There are a number of ways in which a spouse or partner may be abused by someone they care about, and they all fall under the general heading of domestic violence. This is a problem in Pennsylvania just as much as anywhere else, and partners or spouses who have been subjected to such treatment often wonder whether what they experienced was domestic violence if there was no physical injury involved.
Domestic abuse may be broadly grouped into six types. These forms of abuse share a common theme, which is the need to control a partner. Physical and sexual typically involve attacks and violence, and emotional abuse encompasses name-calling, blaming or shaming behaviors, intense and uncontrolled jealousy, and stalking.
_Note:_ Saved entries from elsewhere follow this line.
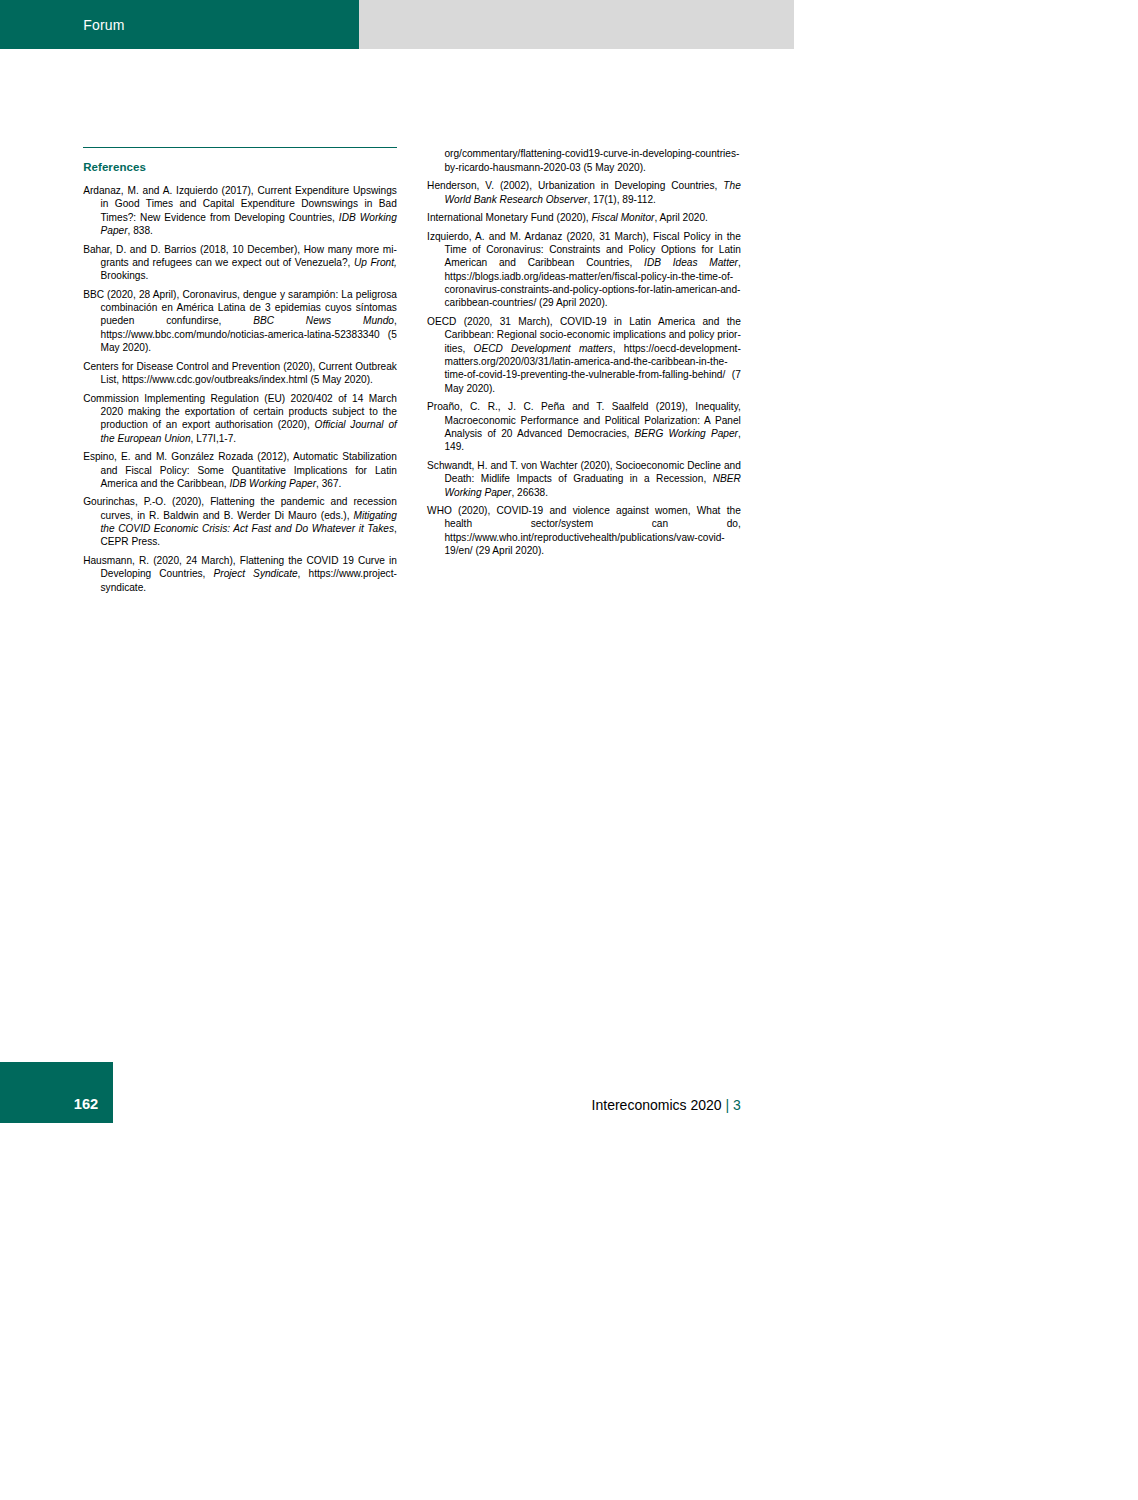Forum
References
Ardanaz, M. and A. Izquierdo (2017), Current Expenditure Upswings in Good Times and Capital Expenditure Downswings in Bad Times?: New Evidence from Developing Countries, IDB Working Paper, 838.
Bahar, D. and D. Barrios (2018, 10 December), How many more migrants and refugees can we expect out of Venezuela?, Up Front, Brookings.
BBC (2020, 28 April), Coronavirus, dengue y sarampión: La peligrosa combinación en América Latina de 3 epidemias cuyos síntomas pueden confundirse, BBC News Mundo, https://www.bbc.com/mundo/noticias-america-latina-52383340 (5 May 2020).
Centers for Disease Control and Prevention (2020), Current Outbreak List, https://www.cdc.gov/outbreaks/index.html (5 May 2020).
Commission Implementing Regulation (EU) 2020/402 of 14 March 2020 making the exportation of certain products subject to the production of an export authorisation (2020), Official Journal of the European Union, L77I,1-7.
Espino, E. and M. González Rozada (2012), Automatic Stabilization and Fiscal Policy: Some Quantitative Implications for Latin America and the Caribbean, IDB Working Paper, 367.
Gourinchas, P.-O. (2020), Flattening the pandemic and recession curves, in R. Baldwin and B. Werder Di Mauro (eds.), Mitigating the COVID Economic Crisis: Act Fast and Do Whatever it Takes, CEPR Press.
Hausmann, R. (2020, 24 March), Flattening the COVID 19 Curve in Developing Countries, Project Syndicate, https://www.project-syndicate.
org/commentary/flattening-covid19-curve-in-developing-countries-by-ricardo-hausmann-2020-03 (5 May 2020).
Henderson, V. (2002), Urbanization in Developing Countries, The World Bank Research Observer, 17(1), 89-112.
International Monetary Fund (2020), Fiscal Monitor, April 2020.
Izquierdo, A. and M. Ardanaz (2020, 31 March), Fiscal Policy in the Time of Coronavirus: Constraints and Policy Options for Latin American and Caribbean Countries, IDB Ideas Matter, https://blogs.iadb.org/ideas-matter/en/fiscal-policy-in-the-time-of-coronavirus-constraints-and-policy-options-for-latin-american-and-caribbean-countries/ (29 April 2020).
OECD (2020, 31 March), COVID-19 in Latin America and the Caribbean: Regional socio-economic implications and policy priorities, OECD Development matters, https://oecd-development-matters.org/2020/03/31/latin-america-and-the-caribbean-in-the-time-of-covid-19-preventing-the-vulnerable-from-falling-behind/ (7 May 2020).
Proaño, C. R., J. C. Peña and T. Saalfeld (2019), Inequality, Macroeconomic Performance and Political Polarization: A Panel Analysis of 20 Advanced Democracies, BERG Working Paper, 149.
Schwandt, H. and T. von Wachter (2020), Socioeconomic Decline and Death: Midlife Impacts of Graduating in a Recession, NBER Working Paper, 26638.
WHO (2020), COVID-19 and violence against women, What the health sector/system can do, https://www.who.int/reproductivehealth/publications/vaw-covid-19/en/ (29 April 2020).
162
Intereconomics 2020 | 3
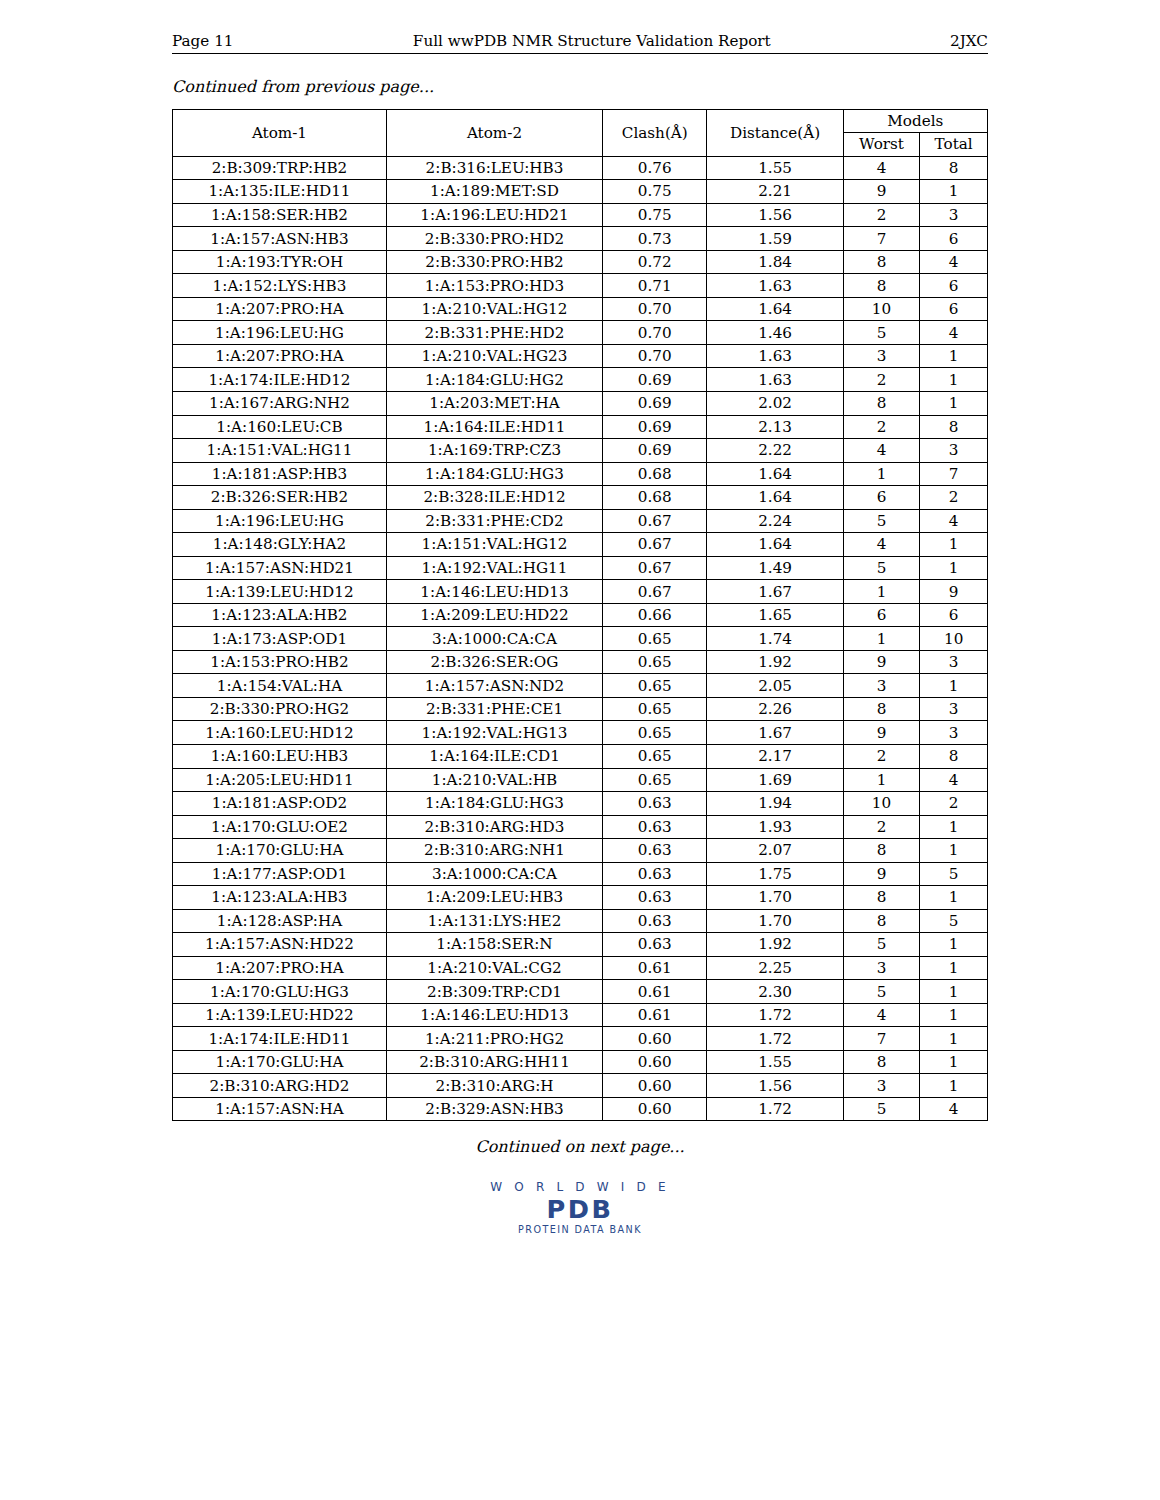Page 11
Full wwPDB NMR Structure Validation Report
2JXC
Continued from previous page...
| Atom-1 | Atom-2 | Clash(Å) | Distance(Å) | Models |
| --- | --- | --- | --- | --- |
| Worst | Total |
| 2:B:309:TRP:HB2 | 2:B:316:LEU:HB3 | 0.76 | 1.55 | 4 | 8 |
| 1:A:135:ILE:HD11 | 1:A:189:MET:SD | 0.75 | 2.21 | 9 | 1 |
| 1:A:158:SER:HB2 | 1:A:196:LEU:HD21 | 0.75 | 1.56 | 2 | 3 |
| 1:A:157:ASN:HB3 | 2:B:330:PRO:HD2 | 0.73 | 1.59 | 7 | 6 |
| 1:A:193:TYR:OH | 2:B:330:PRO:HB2 | 0.72 | 1.84 | 8 | 4 |
| 1:A:152:LYS:HB3 | 1:A:153:PRO:HD3 | 0.71 | 1.63 | 8 | 6 |
| 1:A:207:PRO:HA | 1:A:210:VAL:HG12 | 0.70 | 1.64 | 10 | 6 |
| 1:A:196:LEU:HG | 2:B:331:PHE:HD2 | 0.70 | 1.46 | 5 | 4 |
| 1:A:207:PRO:HA | 1:A:210:VAL:HG23 | 0.70 | 1.63 | 3 | 1 |
| 1:A:174:ILE:HD12 | 1:A:184:GLU:HG2 | 0.69 | 1.63 | 2 | 1 |
| 1:A:167:ARG:NH2 | 1:A:203:MET:HA | 0.69 | 2.02 | 8 | 1 |
| 1:A:160:LEU:CB | 1:A:164:ILE:HD11 | 0.69 | 2.13 | 2 | 8 |
| 1:A:151:VAL:HG11 | 1:A:169:TRP:CZ3 | 0.69 | 2.22 | 4 | 3 |
| 1:A:181:ASP:HB3 | 1:A:184:GLU:HG3 | 0.68 | 1.64 | 1 | 7 |
| 2:B:326:SER:HB2 | 2:B:328:ILE:HD12 | 0.68 | 1.64 | 6 | 2 |
| 1:A:196:LEU:HG | 2:B:331:PHE:CD2 | 0.67 | 2.24 | 5 | 4 |
| 1:A:148:GLY:HA2 | 1:A:151:VAL:HG12 | 0.67 | 1.64 | 4 | 1 |
| 1:A:157:ASN:HD21 | 1:A:192:VAL:HG11 | 0.67 | 1.49 | 5 | 1 |
| 1:A:139:LEU:HD12 | 1:A:146:LEU:HD13 | 0.67 | 1.67 | 1 | 9 |
| 1:A:123:ALA:HB2 | 1:A:209:LEU:HD22 | 0.66 | 1.65 | 6 | 6 |
| 1:A:173:ASP:OD1 | 3:A:1000:CA:CA | 0.65 | 1.74 | 1 | 10 |
| 1:A:153:PRO:HB2 | 2:B:326:SER:OG | 0.65 | 1.92 | 9 | 3 |
| 1:A:154:VAL:HA | 1:A:157:ASN:ND2 | 0.65 | 2.05 | 3 | 1 |
| 2:B:330:PRO:HG2 | 2:B:331:PHE:CE1 | 0.65 | 2.26 | 8 | 3 |
| 1:A:160:LEU:HD12 | 1:A:192:VAL:HG13 | 0.65 | 1.67 | 9 | 3 |
| 1:A:160:LEU:HB3 | 1:A:164:ILE:CD1 | 0.65 | 2.17 | 2 | 8 |
| 1:A:205:LEU:HD11 | 1:A:210:VAL:HB | 0.65 | 1.69 | 1 | 4 |
| 1:A:181:ASP:OD2 | 1:A:184:GLU:HG3 | 0.63 | 1.94 | 10 | 2 |
| 1:A:170:GLU:OE2 | 2:B:310:ARG:HD3 | 0.63 | 1.93 | 2 | 1 |
| 1:A:170:GLU:HA | 2:B:310:ARG:NH1 | 0.63 | 2.07 | 8 | 1 |
| 1:A:177:ASP:OD1 | 3:A:1000:CA:CA | 0.63 | 1.75 | 9 | 5 |
| 1:A:123:ALA:HB3 | 1:A:209:LEU:HB3 | 0.63 | 1.70 | 8 | 1 |
| 1:A:128:ASP:HA | 1:A:131:LYS:HE2 | 0.63 | 1.70 | 8 | 5 |
| 1:A:157:ASN:HD22 | 1:A:158:SER:N | 0.63 | 1.92 | 5 | 1 |
| 1:A:207:PRO:HA | 1:A:210:VAL:CG2 | 0.61 | 2.25 | 3 | 1 |
| 1:A:170:GLU:HG3 | 2:B:309:TRP:CD1 | 0.61 | 2.30 | 5 | 1 |
| 1:A:139:LEU:HD22 | 1:A:146:LEU:HD13 | 0.61 | 1.72 | 4 | 1 |
| 1:A:174:ILE:HD11 | 1:A:211:PRO:HG2 | 0.60 | 1.72 | 7 | 1 |
| 1:A:170:GLU:HA | 2:B:310:ARG:HH11 | 0.60 | 1.55 | 8 | 1 |
| 2:B:310:ARG:HD2 | 2:B:310:ARG:H | 0.60 | 1.56 | 3 | 1 |
| 1:A:157:ASN:HA | 2:B:329:ASN:HB3 | 0.60 | 1.72 | 5 | 4 |
Continued on next page...
W O R L D W I D E
PDB
PROTEIN DATA BANK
Additionally, financial and technological abuse, where an abuser attempts to control the victim by limiting or monitoring one's interactions with money or social media, are becoming more prevalent among all age groups and genders. Abuse using a victim's immigration status may include refusing to allow the partner to learn English, issuing threats of violence or deportation against the partner or the partner's family, and withholding or destroying the partner's passport or immigration documents. All of these are forms of domestic violence.
An attorney beginning a divorce action where domestic abuse is a factor may start by requesting an order for protection from the court while the other details of the divorce are resolved. This may be temporary or permanent and could influence the court's decisions on child custody and support, visitation and other matters. The attorney may also involve law enforcement to ensure the safety of the client and any children involved if necessary.